What happened from then on was nothing short of a miracle. The Patriots needed just about everything to go right and had the vast majority of those moments swing their way.
As with so many other wins, ESPN concludes it’s not what the losing team does, it’s what they don’t do that determines the outcome. Worth noting!
The Anheuser-Busch commercial for the Superbowl this year, scheduled to air on February 5, has kicked up a storm and is viewed by a number of Americans as pro-immigration advertising.
It comes a week after President Donald Trump initiated a 90-day immigration ban on seven countries which have majority Muslim populations. These selected countries lack the means for sufficient background checks on their own citizens. (More about this in a future post.)
See if you think this is political commentary:
I have two problems with it. First, by the time Adolphus Busch arrived in the United States in 1857, Germans had been emigrating there for a century, at least. They were well established in society. Secondly, it was unclear to me that the final scene was the famous ‘when Anheuser met Busch’ moment. I thought he was a random guy in a bar until I saw a YouTube from Mark Dice explaining it in the first minute or so:
Budweiser, owned by InBev — a Belgian corporation — denies it is commenting on Trump policy or an anti-immigration climate.

Source data:
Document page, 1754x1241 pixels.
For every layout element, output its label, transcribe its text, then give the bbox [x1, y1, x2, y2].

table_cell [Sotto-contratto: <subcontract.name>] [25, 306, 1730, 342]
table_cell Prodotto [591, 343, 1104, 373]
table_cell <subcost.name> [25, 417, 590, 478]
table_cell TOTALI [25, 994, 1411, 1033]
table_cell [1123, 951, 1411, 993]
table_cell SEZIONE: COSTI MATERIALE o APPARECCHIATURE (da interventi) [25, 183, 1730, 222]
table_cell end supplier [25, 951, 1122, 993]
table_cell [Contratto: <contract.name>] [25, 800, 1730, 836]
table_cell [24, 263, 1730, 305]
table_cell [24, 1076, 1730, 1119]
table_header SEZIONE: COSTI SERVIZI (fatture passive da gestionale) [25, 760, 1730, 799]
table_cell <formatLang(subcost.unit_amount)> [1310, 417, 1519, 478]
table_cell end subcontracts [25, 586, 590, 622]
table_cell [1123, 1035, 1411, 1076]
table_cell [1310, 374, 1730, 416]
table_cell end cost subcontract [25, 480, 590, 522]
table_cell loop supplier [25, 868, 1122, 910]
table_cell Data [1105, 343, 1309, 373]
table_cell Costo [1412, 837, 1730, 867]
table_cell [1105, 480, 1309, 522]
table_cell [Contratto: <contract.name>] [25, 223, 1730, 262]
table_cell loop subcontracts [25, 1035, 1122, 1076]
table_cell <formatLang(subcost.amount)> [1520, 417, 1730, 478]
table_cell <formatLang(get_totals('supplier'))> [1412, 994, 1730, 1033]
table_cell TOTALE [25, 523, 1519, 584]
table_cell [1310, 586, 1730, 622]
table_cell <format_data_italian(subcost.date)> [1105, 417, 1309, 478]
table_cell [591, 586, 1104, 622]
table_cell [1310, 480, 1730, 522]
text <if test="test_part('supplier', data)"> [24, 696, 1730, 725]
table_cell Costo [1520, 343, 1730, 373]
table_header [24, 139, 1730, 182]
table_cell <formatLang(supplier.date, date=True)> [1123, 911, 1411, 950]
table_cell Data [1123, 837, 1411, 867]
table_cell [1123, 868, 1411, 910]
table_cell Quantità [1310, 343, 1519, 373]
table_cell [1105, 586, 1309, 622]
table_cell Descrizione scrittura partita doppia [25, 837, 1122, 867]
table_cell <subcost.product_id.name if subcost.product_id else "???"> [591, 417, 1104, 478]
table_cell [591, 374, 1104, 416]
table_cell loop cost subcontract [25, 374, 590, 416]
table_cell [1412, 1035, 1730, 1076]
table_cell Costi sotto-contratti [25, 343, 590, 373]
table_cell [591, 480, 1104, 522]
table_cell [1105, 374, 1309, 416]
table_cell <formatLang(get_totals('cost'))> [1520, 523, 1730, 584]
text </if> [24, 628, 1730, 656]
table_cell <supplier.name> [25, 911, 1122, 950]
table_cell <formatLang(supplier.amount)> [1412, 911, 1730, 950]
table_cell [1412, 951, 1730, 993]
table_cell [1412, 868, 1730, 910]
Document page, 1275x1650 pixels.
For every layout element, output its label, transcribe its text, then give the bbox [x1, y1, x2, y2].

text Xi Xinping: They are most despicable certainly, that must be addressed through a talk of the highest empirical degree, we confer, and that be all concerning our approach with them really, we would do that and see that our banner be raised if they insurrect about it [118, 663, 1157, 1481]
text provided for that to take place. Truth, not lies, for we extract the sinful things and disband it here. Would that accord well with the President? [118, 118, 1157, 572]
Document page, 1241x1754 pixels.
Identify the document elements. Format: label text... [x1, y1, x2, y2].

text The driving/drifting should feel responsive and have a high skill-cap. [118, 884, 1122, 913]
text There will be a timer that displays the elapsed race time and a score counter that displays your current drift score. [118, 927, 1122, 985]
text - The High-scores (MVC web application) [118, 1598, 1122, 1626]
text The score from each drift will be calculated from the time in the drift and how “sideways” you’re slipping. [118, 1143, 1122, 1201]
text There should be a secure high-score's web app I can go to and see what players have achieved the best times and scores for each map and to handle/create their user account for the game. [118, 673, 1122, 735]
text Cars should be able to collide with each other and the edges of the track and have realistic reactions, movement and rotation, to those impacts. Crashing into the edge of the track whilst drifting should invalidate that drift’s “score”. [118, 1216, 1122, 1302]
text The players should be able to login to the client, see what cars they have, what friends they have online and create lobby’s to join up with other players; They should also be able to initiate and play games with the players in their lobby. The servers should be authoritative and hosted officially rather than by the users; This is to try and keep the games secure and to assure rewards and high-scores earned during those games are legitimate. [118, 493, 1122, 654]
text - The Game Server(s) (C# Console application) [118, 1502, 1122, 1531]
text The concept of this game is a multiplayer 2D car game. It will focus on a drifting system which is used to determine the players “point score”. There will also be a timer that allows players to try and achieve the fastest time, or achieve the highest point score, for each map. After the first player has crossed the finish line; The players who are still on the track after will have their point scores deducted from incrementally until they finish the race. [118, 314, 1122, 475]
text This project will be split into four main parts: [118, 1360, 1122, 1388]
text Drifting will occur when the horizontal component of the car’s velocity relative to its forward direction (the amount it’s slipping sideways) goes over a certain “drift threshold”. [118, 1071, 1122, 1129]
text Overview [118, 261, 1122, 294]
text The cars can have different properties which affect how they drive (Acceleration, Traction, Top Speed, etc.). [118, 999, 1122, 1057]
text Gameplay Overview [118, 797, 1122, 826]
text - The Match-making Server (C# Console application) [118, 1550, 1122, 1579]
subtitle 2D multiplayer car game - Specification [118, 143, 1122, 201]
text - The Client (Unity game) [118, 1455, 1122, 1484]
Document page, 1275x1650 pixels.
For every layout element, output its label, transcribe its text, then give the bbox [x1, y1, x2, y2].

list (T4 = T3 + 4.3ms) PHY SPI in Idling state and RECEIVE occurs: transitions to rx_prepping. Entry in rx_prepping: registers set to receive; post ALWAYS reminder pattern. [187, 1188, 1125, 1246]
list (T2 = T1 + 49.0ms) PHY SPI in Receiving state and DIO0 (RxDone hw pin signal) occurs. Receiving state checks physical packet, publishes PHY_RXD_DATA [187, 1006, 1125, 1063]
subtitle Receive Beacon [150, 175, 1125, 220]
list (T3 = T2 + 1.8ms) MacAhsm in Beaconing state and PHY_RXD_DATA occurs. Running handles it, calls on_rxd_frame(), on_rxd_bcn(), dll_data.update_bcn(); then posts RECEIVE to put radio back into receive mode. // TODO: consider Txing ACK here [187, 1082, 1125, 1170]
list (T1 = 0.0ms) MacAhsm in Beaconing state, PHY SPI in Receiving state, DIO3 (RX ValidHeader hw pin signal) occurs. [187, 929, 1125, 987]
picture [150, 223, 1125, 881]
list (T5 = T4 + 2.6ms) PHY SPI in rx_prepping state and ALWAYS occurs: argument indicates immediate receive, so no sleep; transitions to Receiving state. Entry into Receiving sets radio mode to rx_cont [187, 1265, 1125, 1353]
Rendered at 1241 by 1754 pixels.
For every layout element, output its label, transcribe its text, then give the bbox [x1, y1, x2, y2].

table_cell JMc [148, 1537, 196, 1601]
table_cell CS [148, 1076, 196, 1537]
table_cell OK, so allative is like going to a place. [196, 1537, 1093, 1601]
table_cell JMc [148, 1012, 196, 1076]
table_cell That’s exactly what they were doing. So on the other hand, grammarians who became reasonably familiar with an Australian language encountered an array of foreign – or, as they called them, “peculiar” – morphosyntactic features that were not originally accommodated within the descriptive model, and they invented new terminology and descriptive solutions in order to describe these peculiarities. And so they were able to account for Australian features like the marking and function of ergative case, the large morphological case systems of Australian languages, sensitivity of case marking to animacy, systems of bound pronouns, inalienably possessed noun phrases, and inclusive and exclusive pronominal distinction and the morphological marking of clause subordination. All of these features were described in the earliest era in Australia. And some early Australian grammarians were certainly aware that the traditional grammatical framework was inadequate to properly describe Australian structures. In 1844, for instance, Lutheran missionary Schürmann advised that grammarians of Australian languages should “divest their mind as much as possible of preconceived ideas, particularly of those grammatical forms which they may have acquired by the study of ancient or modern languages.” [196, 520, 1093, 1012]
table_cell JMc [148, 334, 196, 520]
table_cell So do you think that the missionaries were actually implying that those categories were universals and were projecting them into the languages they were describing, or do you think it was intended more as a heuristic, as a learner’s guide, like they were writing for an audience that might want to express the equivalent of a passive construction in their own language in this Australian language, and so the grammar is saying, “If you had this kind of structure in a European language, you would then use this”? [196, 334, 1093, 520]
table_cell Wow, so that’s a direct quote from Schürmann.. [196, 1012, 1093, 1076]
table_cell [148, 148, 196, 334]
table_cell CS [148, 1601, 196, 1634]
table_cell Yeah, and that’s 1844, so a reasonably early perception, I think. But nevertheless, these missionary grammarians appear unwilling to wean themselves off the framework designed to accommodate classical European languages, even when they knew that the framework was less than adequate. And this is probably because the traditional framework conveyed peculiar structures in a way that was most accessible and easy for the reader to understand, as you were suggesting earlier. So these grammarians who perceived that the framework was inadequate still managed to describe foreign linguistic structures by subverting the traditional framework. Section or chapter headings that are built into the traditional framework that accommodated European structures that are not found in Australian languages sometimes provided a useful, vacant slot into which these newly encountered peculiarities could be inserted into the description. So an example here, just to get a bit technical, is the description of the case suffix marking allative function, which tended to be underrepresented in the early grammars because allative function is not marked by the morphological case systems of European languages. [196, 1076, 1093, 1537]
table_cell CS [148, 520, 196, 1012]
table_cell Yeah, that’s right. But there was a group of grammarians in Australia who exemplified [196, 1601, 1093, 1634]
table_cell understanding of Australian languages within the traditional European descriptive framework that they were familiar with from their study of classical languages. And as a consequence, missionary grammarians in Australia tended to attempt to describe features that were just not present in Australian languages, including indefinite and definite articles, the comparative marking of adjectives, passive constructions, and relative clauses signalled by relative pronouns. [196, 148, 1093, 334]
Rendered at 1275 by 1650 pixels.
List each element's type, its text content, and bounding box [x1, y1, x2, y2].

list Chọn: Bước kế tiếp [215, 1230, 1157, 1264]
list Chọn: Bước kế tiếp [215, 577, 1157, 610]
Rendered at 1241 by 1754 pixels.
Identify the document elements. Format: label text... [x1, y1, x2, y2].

(What is being asked) Reproduce word for word the stretch of the Super Bowl passage from "The Anheuser-Busch commercial" through "as pro-immigration advertising.".

(Solution)
The Anheuser-Busch commercial for the Superbowl this year, scheduled to air on February 5, has kicked up a storm and is viewed by a number of Americans as pro-immigration advertising.